Information provided:
<<<<

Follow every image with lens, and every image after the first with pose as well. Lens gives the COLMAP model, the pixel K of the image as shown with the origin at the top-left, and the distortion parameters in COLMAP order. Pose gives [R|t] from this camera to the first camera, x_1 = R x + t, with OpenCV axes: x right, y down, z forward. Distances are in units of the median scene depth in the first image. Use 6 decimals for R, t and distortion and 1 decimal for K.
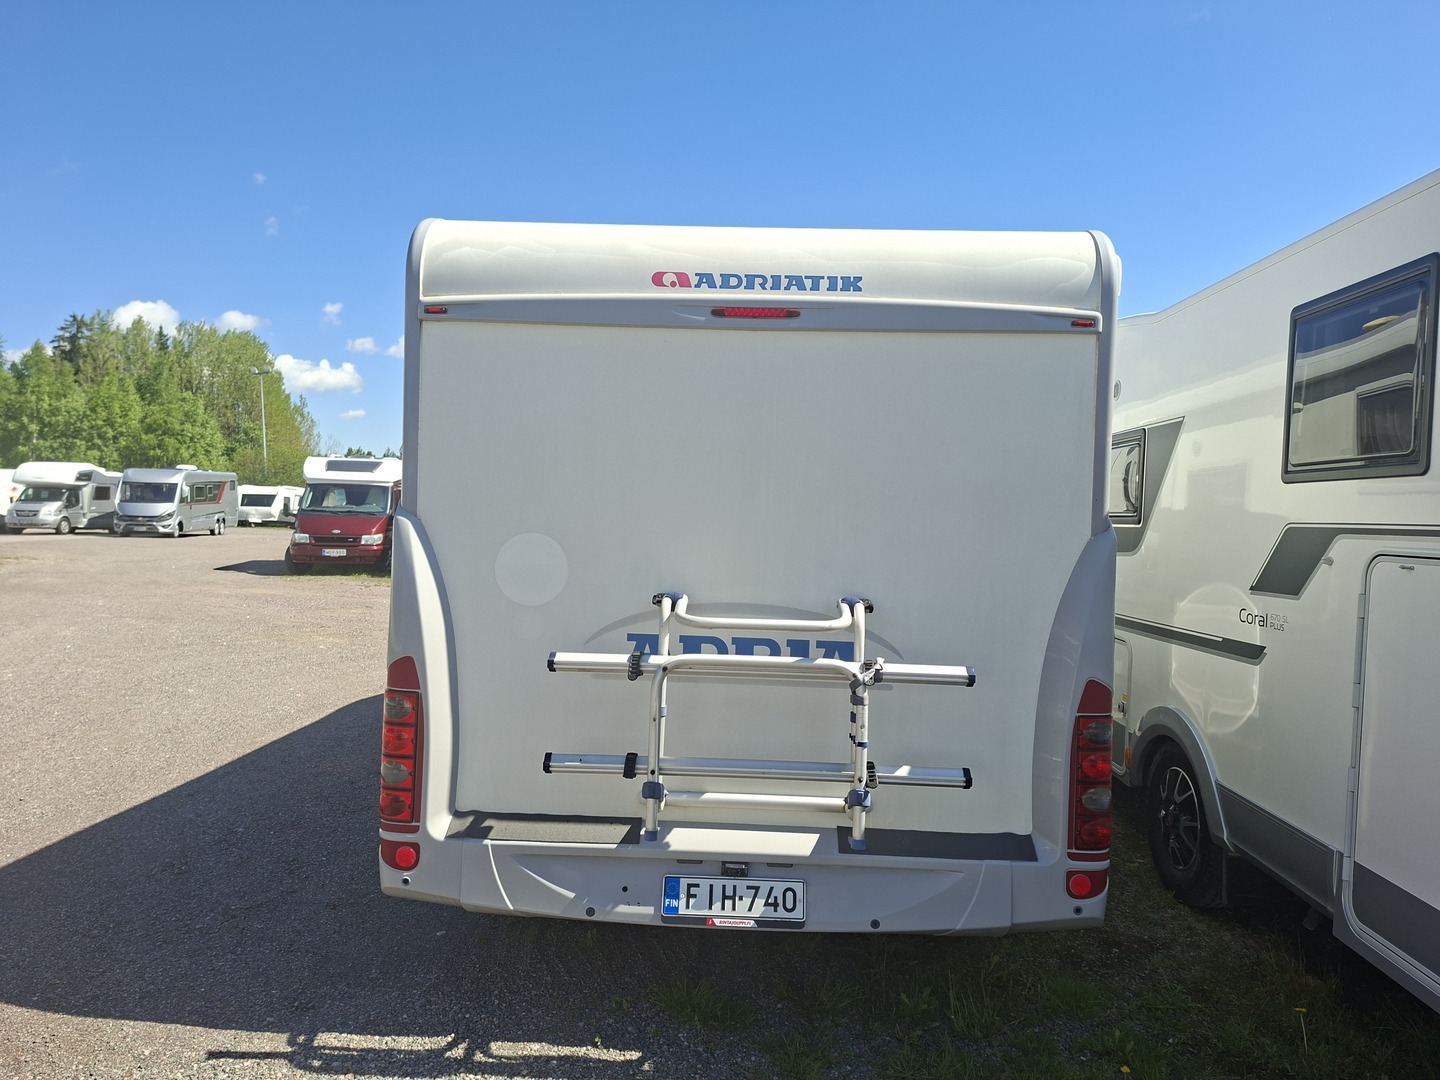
lens RADIAL K [[1024.3, 0, 726.4], [0, 1024.3, 536.5], [0, 0, 1]] dist [0.062197, -0.025569]
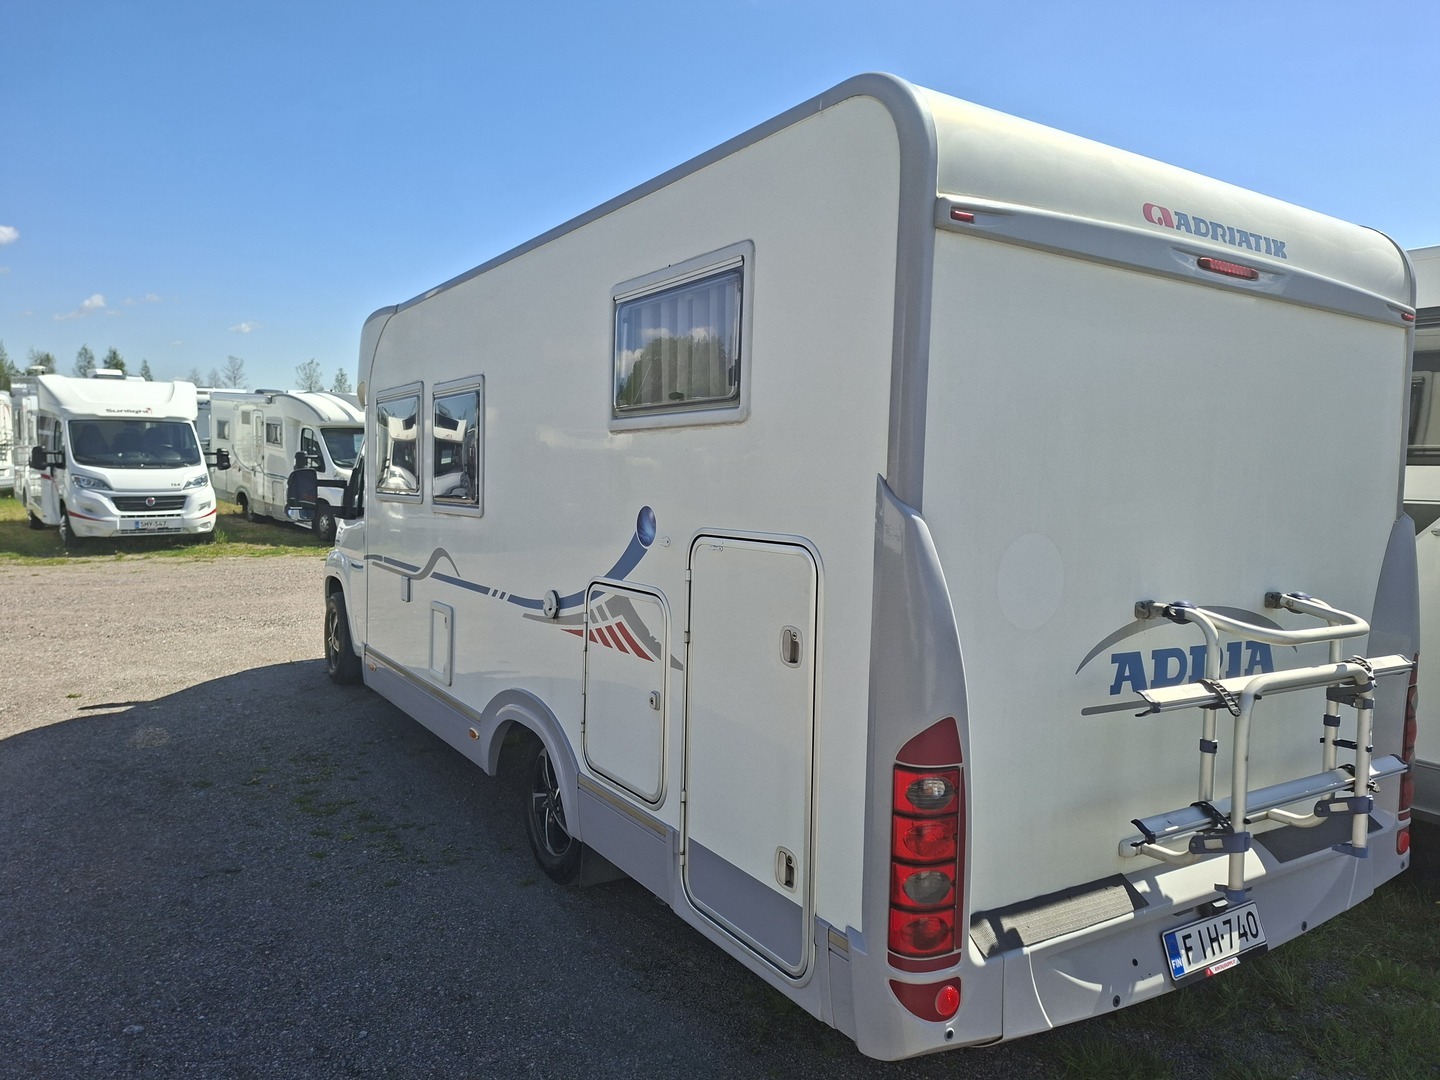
lens RADIAL K [[1024.3, 0, 719.3], [0, 1024.3, 544.1], [0, 0, 1]] dist [0.062197, -0.025569]
pose [[0.804847, -0.041929, 0.591999, -0.842981], [-0.001950, 0.997309, 0.073287, -0.052586], [-0.593479, -0.060139, 0.802600, 0.545084]]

>>>>

What to produce: All of the material above is to be retyped exactly, with no pictures included.

The answer:
Follow every image with lens, and every image after the first with pose as well. Lens gives the COLMAP model, the pixel K of the image as shown with the origin at the top-left, and the distortion parameters in COLMAP order. Pose gives [R|t] from this camera to the first camera, x_1 = R x + t, with OpenCV axes: x right, y down, z forward. Distances are in units of the median scene depth in the first image. Use 6 decimals for R, t and distortion and 1 decimal for K.
lens RADIAL K [[1024.3, 0, 726.4], [0, 1024.3, 536.5], [0, 0, 1]] dist [0.062197, -0.025569]
lens RADIAL K [[1024.3, 0, 719.3], [0, 1024.3, 544.1], [0, 0, 1]] dist [0.062197, -0.025569]
pose [[0.804847, -0.041929, 0.591999, -0.842981], [-0.001950, 0.997309, 0.073287, -0.052586], [-0.593479, -0.060139, 0.802600, 0.545084]]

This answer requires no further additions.